Information Flow and methods of communication
Public relations personnel will be responsible for all forms of communication with the media and the customers. However, prior to making any public communications, the public relations personnel will inform the senior management of the content of the message and wait for their approval before informing the customers and the media. The IRT will also be required to inform the senior management of any recommendations and wait for their approval before proceeding.
Methods and Services Provided by IRT
Incident response team services and methods will include monitoring of the system and network activities, disabling access to systems that have been compromised, disabling systems services, identify the source of the threat and eradication of the threat (Whitman and Mattord, 2013).
Authority and Reporting Procedures
Johnson (2010) indicates that reporting procedures need to be clearly defined. Thus, methods of collecting data, analyzing data and reporting data need to be defined.
Collecting Data and Classification
Once the incident report is received, the first procedure involves classification of the incident. Classification will be used to establish the severity level of the incident (Johnson, 2010).

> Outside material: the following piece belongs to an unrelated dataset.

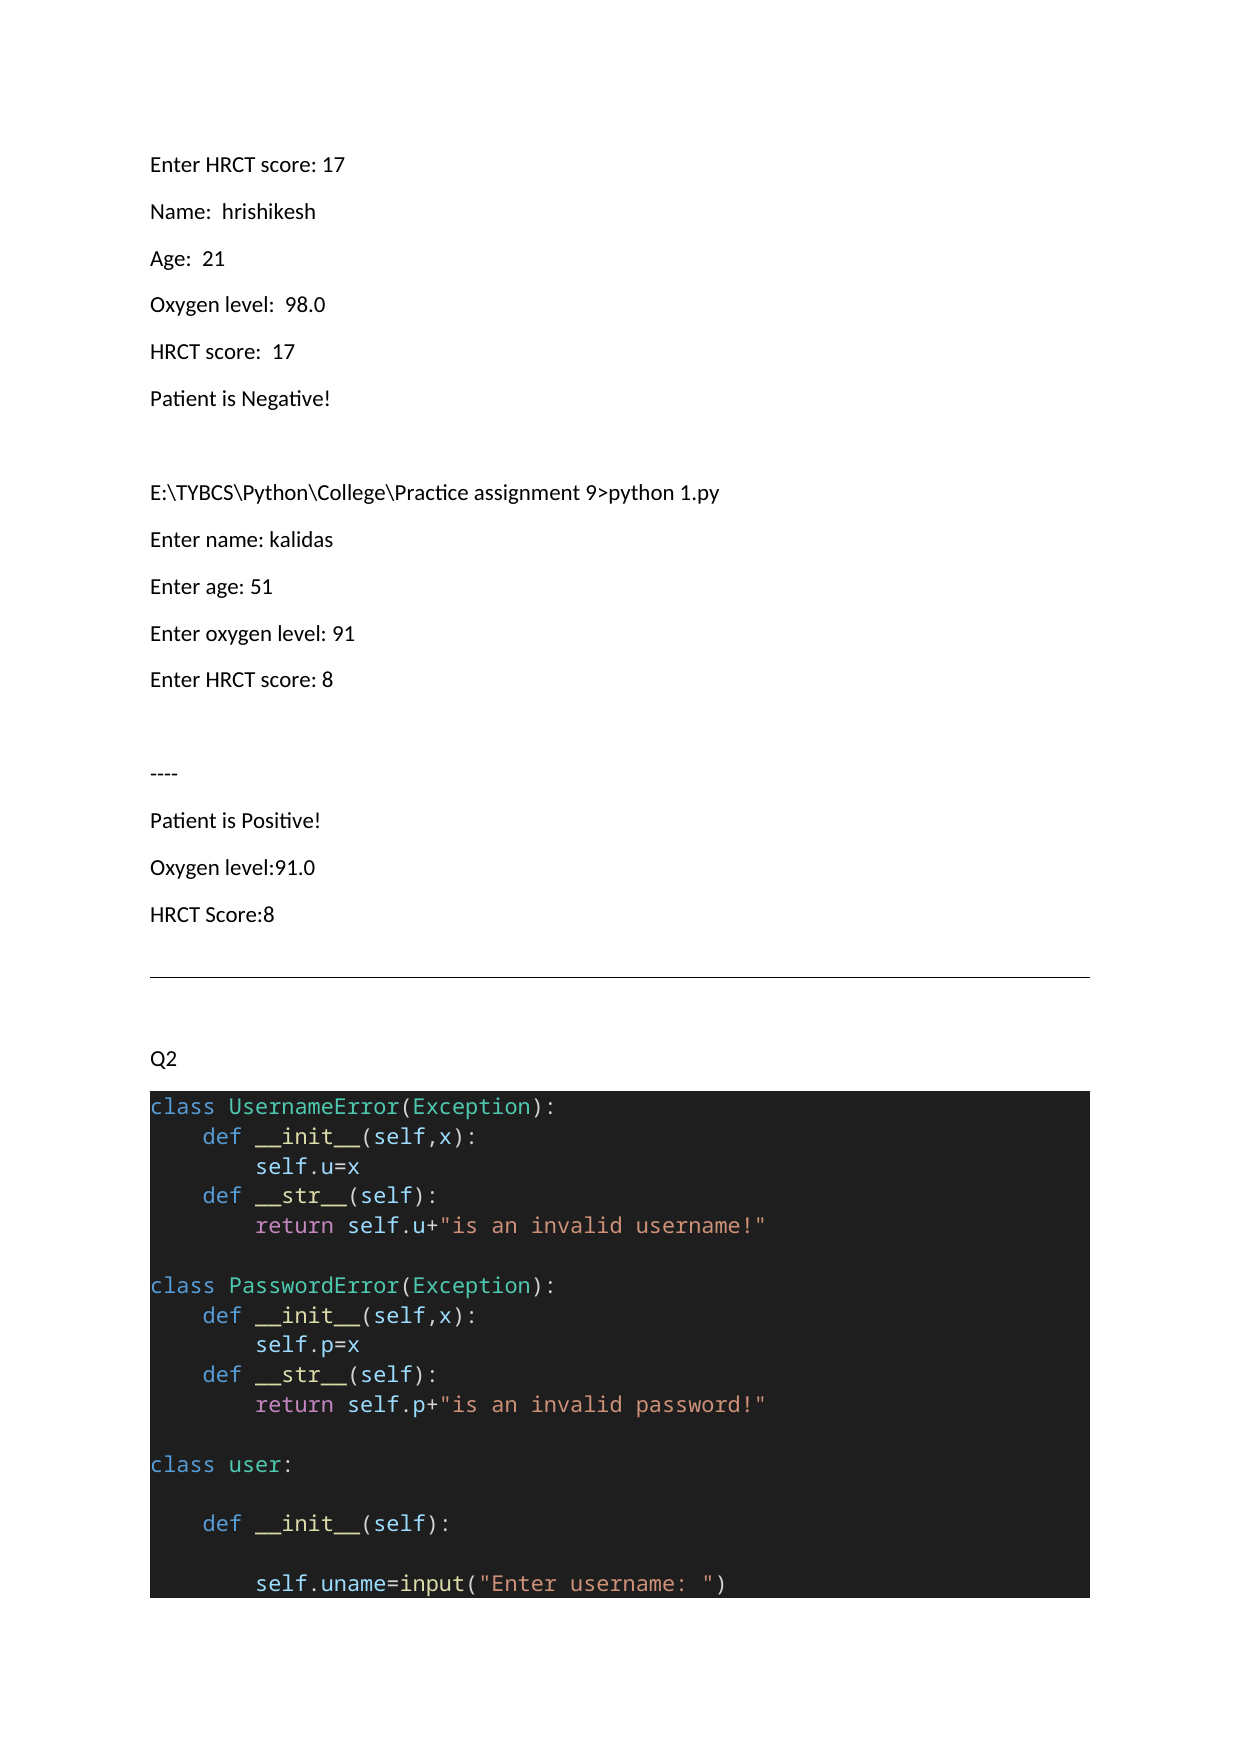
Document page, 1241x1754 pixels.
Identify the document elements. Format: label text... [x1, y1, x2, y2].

If the severity level reaches a certain predefined level, the IRT is activated.
Analyzing data
Analysis will involve several steps.
- The first step in this case will involve updating the network diagram and inventory to ensure the current network is being used.

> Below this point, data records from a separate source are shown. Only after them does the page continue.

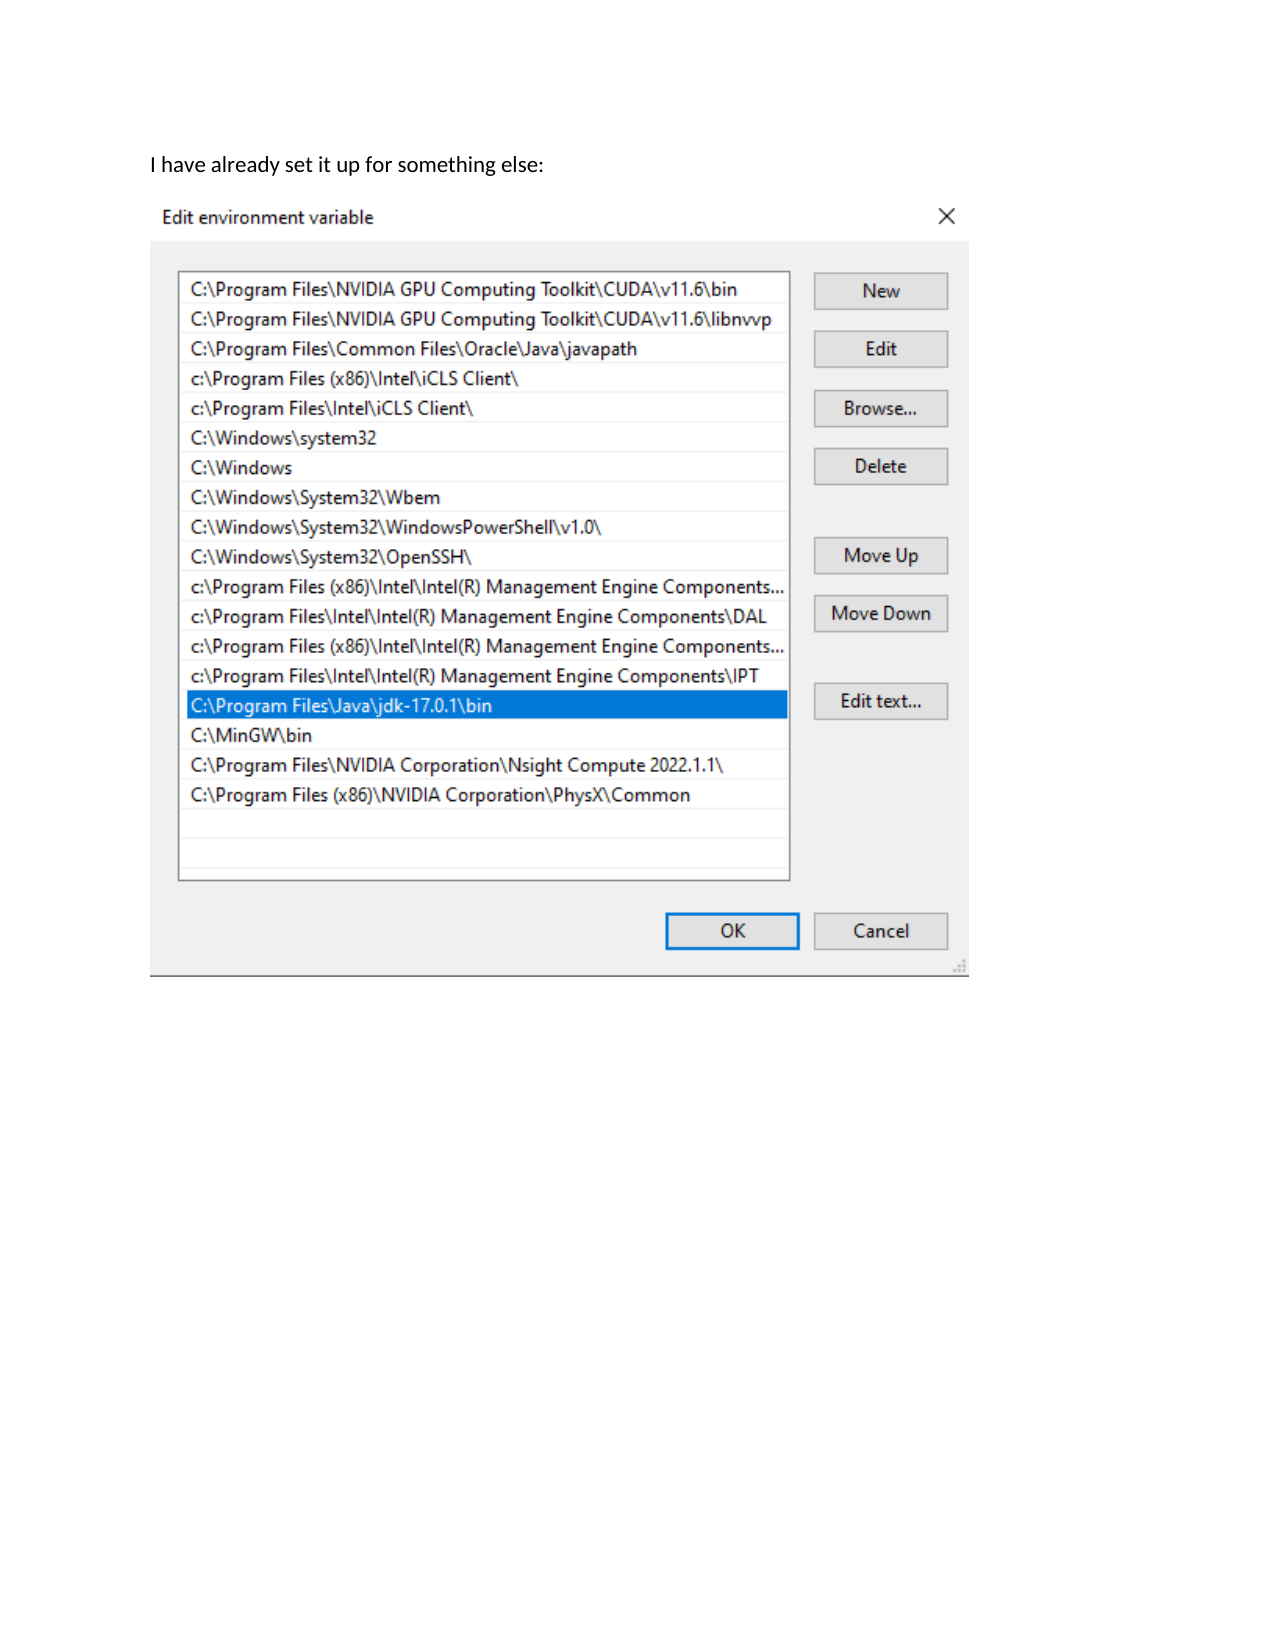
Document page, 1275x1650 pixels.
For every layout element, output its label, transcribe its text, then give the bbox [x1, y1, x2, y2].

picture [150, 196, 969, 977]
text I have already set it up for something else: [150, 150, 1125, 178]
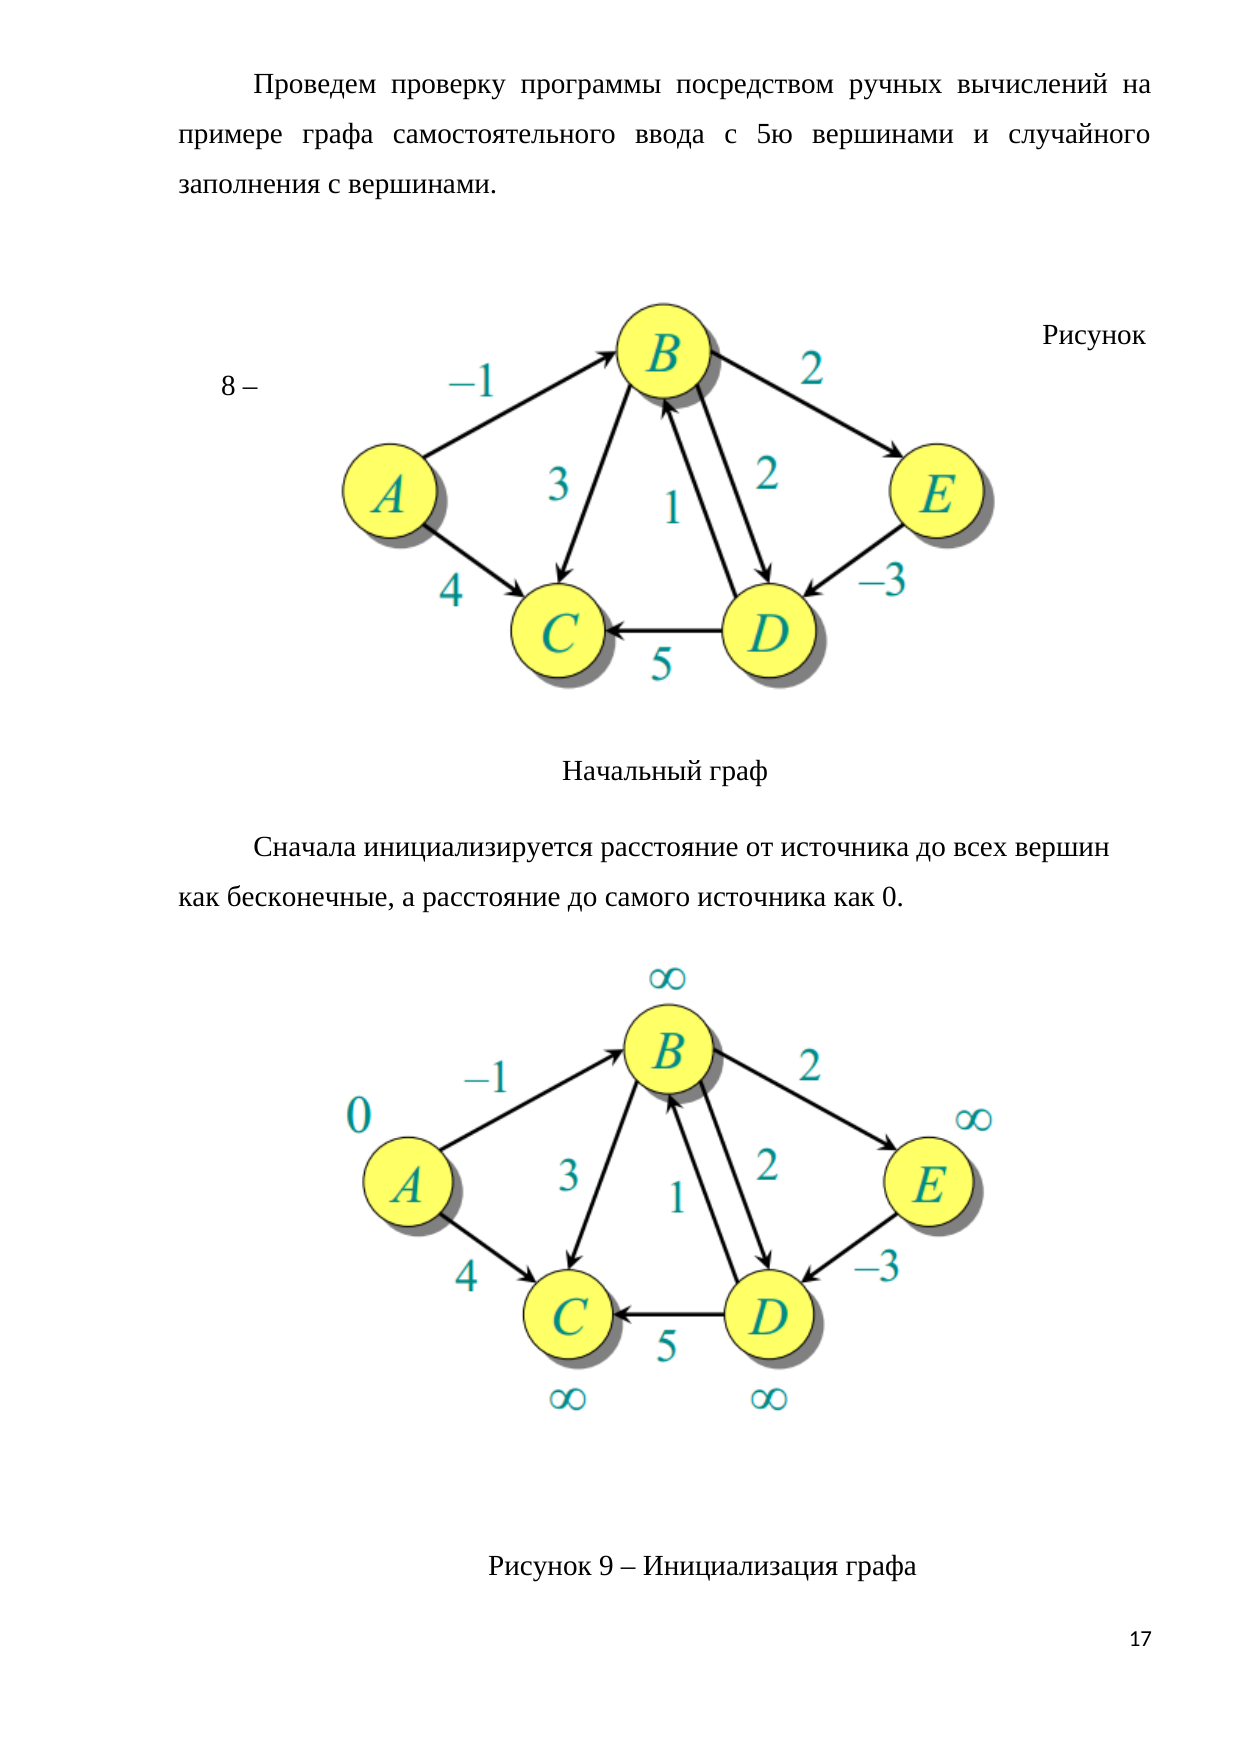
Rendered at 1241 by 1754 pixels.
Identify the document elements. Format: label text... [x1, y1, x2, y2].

- Mapping of the traffic network will be done to ensure all information is captured.
- Understanding of the business process will be done to ensure normal behavior is clearly defined.
- All logs of the threat will be kept in in accessible area and this will then be used to develop a knowledge base of the threats.
Reporting the data to Authority
The IRT will forward their final recommendations to the senior management level for their approval. Once the senior management approves their recommendations, the IRT will have the authority to execute their recommendations.
References
AT&T Common Architecture for Real time Services. Retrieved from http://www.business.att.com/content/whitepaper/w_ATT_CARTS.pdf
Johnson, R. (2010). Security policies and implementation issues. Sudbury, Mass.: Jones & Bartlett Learning.
Snedaker, S. (2011). Business continuity & disaster recovery for IT professionals. Burlington, MA: Syngress.
Tung, R. L. (2001). Learning from world class companies. London: Thomson Learning.
Whitman, M. E., & Mattord, H. J. (2013). Principles of incident response and disaster recovery (2nd ed.). Cengage Learning.